EXERCISE DESCRIPTION
Starting at the line that contains "order: Gentianales" and stopping after the line that contains "state / province: Amazônas", copy those lines from the records but change "collection date" to "date collected". Leave everything else as it is.

MATERIAL SHOWN
□ □ □ □ □

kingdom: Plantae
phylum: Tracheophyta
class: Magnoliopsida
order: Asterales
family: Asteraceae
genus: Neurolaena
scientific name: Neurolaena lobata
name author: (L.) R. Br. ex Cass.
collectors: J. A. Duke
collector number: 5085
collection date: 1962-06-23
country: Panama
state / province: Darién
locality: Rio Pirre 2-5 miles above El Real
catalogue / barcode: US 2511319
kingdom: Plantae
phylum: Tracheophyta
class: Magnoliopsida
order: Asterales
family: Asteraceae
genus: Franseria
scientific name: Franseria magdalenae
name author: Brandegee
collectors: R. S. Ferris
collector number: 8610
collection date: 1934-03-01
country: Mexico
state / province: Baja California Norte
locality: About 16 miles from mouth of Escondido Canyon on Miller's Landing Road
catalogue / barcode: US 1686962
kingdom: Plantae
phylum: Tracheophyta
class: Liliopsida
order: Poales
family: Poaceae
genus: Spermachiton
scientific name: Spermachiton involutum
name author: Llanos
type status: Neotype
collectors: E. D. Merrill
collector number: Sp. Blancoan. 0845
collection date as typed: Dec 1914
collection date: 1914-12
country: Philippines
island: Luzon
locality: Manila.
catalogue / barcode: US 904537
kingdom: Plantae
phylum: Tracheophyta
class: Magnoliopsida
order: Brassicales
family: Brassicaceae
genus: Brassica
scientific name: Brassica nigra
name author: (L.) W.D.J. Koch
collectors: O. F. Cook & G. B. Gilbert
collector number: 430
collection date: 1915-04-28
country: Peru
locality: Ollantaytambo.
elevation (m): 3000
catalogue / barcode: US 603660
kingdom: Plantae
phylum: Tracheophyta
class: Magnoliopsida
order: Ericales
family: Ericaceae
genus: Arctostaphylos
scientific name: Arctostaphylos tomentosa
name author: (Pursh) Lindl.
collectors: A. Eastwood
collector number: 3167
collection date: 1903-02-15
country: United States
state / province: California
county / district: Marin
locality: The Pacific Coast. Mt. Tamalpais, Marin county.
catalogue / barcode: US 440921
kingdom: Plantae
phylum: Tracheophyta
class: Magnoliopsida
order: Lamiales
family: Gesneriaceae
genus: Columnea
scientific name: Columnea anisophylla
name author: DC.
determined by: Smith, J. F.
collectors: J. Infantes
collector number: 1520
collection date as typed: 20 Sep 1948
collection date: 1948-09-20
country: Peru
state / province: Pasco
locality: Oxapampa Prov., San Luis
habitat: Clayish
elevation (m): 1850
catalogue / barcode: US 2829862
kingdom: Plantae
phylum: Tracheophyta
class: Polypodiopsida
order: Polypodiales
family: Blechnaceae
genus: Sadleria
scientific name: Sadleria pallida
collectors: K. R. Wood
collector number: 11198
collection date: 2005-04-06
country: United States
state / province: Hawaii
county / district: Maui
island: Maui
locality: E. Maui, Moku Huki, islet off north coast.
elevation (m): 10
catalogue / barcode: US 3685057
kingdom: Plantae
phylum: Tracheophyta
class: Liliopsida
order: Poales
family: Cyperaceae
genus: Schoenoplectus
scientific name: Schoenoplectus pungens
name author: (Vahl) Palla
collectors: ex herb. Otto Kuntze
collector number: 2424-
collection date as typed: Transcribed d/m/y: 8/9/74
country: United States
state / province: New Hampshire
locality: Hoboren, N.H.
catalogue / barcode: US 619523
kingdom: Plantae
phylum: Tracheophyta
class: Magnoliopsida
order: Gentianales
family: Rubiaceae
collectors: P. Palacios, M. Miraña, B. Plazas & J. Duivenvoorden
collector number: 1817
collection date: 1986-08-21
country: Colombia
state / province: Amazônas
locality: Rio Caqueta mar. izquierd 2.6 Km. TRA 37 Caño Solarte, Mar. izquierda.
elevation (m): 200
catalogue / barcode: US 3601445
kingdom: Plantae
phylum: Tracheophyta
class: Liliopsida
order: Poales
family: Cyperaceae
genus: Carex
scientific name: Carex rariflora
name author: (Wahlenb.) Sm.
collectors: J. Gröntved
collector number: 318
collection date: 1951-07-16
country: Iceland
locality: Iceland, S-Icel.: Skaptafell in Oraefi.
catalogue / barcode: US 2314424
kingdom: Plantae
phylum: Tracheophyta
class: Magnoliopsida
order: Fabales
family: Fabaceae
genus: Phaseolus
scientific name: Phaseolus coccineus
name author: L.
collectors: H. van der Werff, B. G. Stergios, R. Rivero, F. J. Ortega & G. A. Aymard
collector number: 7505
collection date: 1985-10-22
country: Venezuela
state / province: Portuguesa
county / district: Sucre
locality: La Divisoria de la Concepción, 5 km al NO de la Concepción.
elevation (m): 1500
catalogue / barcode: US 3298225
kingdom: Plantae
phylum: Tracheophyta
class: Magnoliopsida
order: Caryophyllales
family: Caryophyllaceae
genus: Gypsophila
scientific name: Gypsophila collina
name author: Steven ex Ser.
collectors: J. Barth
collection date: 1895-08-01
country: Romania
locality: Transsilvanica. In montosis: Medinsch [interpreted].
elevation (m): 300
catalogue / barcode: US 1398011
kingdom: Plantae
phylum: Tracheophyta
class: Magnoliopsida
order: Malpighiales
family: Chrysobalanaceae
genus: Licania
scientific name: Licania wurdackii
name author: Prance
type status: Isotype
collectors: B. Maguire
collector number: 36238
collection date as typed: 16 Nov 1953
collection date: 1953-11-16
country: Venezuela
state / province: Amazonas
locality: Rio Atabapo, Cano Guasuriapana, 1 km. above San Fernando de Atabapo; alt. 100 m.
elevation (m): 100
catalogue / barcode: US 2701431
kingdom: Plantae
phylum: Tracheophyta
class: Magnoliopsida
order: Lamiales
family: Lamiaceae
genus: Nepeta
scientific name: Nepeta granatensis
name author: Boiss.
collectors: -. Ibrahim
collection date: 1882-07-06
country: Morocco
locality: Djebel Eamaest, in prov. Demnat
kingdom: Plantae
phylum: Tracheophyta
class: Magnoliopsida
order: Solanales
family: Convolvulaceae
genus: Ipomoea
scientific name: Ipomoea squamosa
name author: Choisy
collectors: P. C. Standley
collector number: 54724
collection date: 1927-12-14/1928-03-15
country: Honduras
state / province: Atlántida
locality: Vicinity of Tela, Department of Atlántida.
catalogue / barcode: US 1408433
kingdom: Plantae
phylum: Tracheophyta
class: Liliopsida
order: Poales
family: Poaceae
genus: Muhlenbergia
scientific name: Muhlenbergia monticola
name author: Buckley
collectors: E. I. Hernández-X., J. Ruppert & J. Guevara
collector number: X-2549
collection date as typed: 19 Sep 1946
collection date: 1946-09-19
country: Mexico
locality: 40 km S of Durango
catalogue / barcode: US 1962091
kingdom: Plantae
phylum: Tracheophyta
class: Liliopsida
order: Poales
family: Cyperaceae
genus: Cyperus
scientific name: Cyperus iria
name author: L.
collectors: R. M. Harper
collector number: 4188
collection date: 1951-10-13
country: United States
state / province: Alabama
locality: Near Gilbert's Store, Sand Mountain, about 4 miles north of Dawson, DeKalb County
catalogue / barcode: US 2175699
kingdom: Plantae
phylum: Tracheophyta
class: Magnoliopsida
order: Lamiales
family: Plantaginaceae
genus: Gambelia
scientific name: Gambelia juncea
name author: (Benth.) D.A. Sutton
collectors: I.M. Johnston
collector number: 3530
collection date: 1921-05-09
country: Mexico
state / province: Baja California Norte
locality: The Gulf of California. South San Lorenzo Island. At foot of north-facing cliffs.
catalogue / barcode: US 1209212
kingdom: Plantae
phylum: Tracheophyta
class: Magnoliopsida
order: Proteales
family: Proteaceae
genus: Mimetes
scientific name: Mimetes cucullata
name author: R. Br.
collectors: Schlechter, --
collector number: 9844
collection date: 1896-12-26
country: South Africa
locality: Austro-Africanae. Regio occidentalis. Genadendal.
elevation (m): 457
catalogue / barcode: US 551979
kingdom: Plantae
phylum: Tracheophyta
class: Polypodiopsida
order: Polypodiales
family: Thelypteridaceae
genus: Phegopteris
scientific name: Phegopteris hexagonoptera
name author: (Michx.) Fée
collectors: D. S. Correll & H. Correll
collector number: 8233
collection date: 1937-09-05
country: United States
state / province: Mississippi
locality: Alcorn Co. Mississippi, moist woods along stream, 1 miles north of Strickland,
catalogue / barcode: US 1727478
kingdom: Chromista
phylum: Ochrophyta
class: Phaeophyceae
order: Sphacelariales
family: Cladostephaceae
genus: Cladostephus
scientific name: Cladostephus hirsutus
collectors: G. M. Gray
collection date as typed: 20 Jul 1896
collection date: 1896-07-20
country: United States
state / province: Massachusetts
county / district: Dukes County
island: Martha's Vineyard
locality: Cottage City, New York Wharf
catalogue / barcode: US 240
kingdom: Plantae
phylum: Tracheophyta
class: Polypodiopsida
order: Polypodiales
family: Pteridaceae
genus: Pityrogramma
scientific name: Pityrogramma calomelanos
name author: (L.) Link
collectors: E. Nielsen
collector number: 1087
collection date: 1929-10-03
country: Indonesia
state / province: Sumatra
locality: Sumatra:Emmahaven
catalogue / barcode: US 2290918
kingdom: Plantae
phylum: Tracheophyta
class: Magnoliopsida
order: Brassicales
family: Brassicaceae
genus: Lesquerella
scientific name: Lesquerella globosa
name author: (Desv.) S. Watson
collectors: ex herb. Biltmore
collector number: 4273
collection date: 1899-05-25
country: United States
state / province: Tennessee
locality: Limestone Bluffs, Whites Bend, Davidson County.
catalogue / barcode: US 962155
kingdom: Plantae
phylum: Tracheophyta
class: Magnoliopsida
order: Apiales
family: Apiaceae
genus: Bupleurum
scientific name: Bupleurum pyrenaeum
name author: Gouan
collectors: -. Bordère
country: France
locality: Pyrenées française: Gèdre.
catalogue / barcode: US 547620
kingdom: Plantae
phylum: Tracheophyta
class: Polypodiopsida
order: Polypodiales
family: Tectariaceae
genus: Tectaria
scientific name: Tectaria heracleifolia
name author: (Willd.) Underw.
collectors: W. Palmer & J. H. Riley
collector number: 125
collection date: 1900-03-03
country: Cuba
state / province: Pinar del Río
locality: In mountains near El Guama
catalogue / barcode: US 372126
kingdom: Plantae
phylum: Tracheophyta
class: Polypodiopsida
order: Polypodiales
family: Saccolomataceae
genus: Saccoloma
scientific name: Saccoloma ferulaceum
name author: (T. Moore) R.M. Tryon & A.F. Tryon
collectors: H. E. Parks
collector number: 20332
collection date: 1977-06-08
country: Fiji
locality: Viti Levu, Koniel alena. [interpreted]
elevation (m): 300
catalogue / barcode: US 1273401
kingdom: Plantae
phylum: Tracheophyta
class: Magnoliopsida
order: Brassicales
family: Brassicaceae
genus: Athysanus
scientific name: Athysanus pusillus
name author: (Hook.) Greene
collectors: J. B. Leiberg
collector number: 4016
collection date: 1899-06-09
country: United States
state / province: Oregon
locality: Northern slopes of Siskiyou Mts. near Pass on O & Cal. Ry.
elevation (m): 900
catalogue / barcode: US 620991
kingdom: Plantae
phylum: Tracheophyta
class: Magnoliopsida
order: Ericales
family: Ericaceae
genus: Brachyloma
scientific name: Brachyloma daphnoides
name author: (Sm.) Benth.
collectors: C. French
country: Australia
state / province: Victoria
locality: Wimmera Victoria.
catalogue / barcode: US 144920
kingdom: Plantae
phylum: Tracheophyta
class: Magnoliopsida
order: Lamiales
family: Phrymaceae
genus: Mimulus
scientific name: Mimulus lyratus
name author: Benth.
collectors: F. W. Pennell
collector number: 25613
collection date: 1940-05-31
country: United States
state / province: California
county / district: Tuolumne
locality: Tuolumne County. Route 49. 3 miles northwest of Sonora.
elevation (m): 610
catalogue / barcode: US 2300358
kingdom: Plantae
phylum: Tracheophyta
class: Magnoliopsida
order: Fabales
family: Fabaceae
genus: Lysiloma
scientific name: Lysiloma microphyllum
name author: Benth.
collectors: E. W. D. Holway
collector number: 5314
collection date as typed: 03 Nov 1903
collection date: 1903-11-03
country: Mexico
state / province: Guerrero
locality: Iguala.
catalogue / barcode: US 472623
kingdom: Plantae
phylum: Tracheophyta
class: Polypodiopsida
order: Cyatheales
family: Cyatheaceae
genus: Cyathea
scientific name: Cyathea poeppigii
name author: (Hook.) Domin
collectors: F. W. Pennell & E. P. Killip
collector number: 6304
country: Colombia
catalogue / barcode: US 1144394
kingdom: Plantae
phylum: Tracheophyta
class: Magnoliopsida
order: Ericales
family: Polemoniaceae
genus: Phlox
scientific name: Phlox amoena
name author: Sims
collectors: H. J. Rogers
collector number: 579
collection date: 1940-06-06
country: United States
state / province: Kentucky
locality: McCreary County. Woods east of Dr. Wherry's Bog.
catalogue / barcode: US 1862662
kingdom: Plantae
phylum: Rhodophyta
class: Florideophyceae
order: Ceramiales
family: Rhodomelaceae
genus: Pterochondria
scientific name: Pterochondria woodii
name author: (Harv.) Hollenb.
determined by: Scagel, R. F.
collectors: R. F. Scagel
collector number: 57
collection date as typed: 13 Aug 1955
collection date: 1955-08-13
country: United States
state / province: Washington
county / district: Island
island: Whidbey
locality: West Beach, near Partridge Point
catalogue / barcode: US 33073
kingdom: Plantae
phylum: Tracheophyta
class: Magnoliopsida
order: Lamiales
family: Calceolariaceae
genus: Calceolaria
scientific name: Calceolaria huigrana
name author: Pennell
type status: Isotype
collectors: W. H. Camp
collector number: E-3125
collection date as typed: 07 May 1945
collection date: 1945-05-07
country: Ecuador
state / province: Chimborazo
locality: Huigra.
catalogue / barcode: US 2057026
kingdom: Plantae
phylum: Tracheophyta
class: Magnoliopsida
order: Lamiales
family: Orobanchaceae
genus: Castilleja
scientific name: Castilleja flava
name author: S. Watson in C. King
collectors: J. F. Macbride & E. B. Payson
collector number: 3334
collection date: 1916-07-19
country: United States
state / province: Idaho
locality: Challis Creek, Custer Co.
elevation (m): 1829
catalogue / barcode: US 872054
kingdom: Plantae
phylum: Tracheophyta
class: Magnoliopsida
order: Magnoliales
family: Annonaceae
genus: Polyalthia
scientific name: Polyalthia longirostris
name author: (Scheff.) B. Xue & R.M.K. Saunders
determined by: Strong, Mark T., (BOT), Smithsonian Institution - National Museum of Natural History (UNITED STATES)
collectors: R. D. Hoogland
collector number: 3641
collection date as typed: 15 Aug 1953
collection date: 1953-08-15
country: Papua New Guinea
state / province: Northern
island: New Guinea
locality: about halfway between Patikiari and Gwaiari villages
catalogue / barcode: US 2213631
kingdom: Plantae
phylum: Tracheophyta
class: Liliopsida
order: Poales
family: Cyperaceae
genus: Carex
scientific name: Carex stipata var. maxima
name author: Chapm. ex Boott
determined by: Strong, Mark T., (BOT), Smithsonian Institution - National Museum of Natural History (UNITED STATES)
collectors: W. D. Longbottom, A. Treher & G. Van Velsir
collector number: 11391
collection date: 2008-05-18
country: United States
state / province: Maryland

□ □ □ □ □

FINISHED EXERCISE
order: Gentianales
family: Rubiaceae
collectors: P. Palacios, M. Miraña, B. Plazas & J. Duivenvoorden
collector number: 1817
date collected: 1986-08-21
country: Colombia
state / province: Amazônas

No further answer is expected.